## Exercise tasks
a – In two sentences, summarize the Tor ticket thread about the sponsor F deliverable.
b – Write the next portion of the Tor ticket thread about the sponsor F deliverable, picking up after its final comment.

## Passage to read
=== Section Start ===

Milestone: Sponsor F: July 1, 2012Sponsor F: November 1, 2012

Moving this ticket to the November milestone after talking to Roger. We should focus on the earlier performance tasks first.

comment:8 Changed 8 years ago by karsten

Adding a note from the #tor-dev meeting on April 12:

  • Roger said this task has turned more into Rob's CSET paper. The bigger question is: "how do you model a big Tor network when all you can run is a little Tor network?" It has to do with selecting relays and relay capacities and rate limiting (a.k.a. this deliverable), but it also has to do with selecting client load. #5398 is very related. Roger is trying to rope in Chris, Micah's grad student, since Kevin is leaving us.

comment:9 Changed 7 years ago by karsten

Roger and I talked about this deliverable at the Florence dev meeting. We have a paper that got in at CSET. We (read: Roger) should blog 2--3 paragraphs about this paper. Once that's done, we can call this sponsor F deliverable done. If it doesn't happen, that's only half as nice, but in that case we can call the deliverable done, too.

=== Section End ===

## Data excerpt

=== Section Start ===

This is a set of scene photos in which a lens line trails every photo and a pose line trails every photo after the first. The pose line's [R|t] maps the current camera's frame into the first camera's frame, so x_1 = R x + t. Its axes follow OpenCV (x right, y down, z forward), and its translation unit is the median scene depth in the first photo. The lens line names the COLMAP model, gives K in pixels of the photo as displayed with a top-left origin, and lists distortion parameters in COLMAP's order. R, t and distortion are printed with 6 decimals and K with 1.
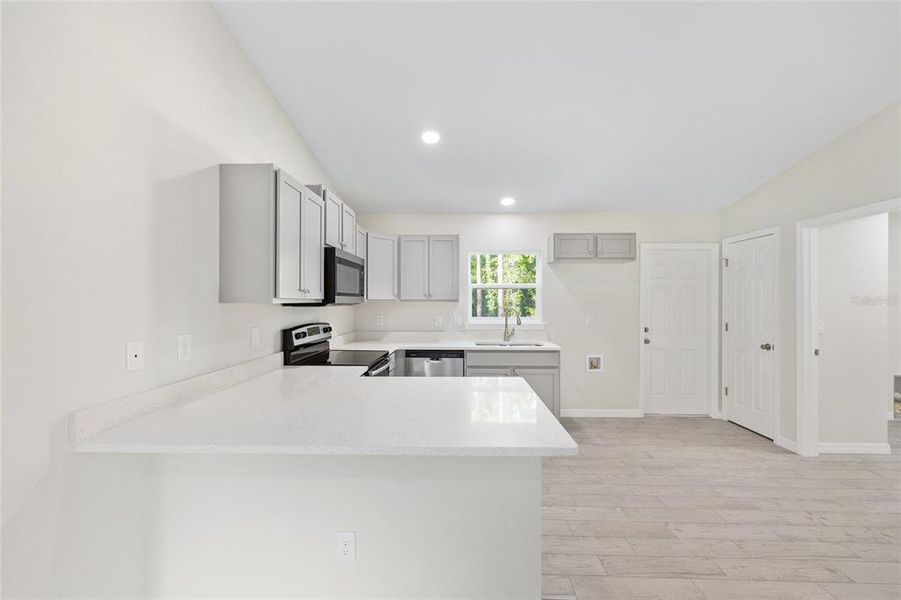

=== Section End ===

## Results in order
a – The ticket was moved to the November milestone so the earlier performance tasks could come first. At an April 12 meeting, Roger said the work had turned more into Rob's CSET paper on modeling a big Tor network with only a little one, covering relay selection, relay capacities, rate limiting and client load; after the Florence dev meeting, with the paper in at CSET, the plan was for Roger to blog 2–3 paragraphs about it, though the deliverable can be called done either way.

b –
comment:10 Changed 7 years ago by karsten

Keywords: SponsorF20121101 added
Milestone: Sponsor F: November 1, 2012

Switching from using milestones to keywords for sponsor deliverables. See #6365 for details.

comment:11 Changed 7 years ago by karsten

Resolution: implemented
Status: assignedclosed

November 1 has passed and the blog post didn't happen. Calling the deliverable done with the following summary (stolen from the paper's abstract): "We co-authored the paper Methodically Modeling the Tor Network that was published at CSET '12. That paper methodically models the Tor network by exploring and justifying every modeling choice required to produce accurate Tor experimentation environments. We find that our model enables experiments that characterize Tor's load and performance with reasonable accuracy." Closing.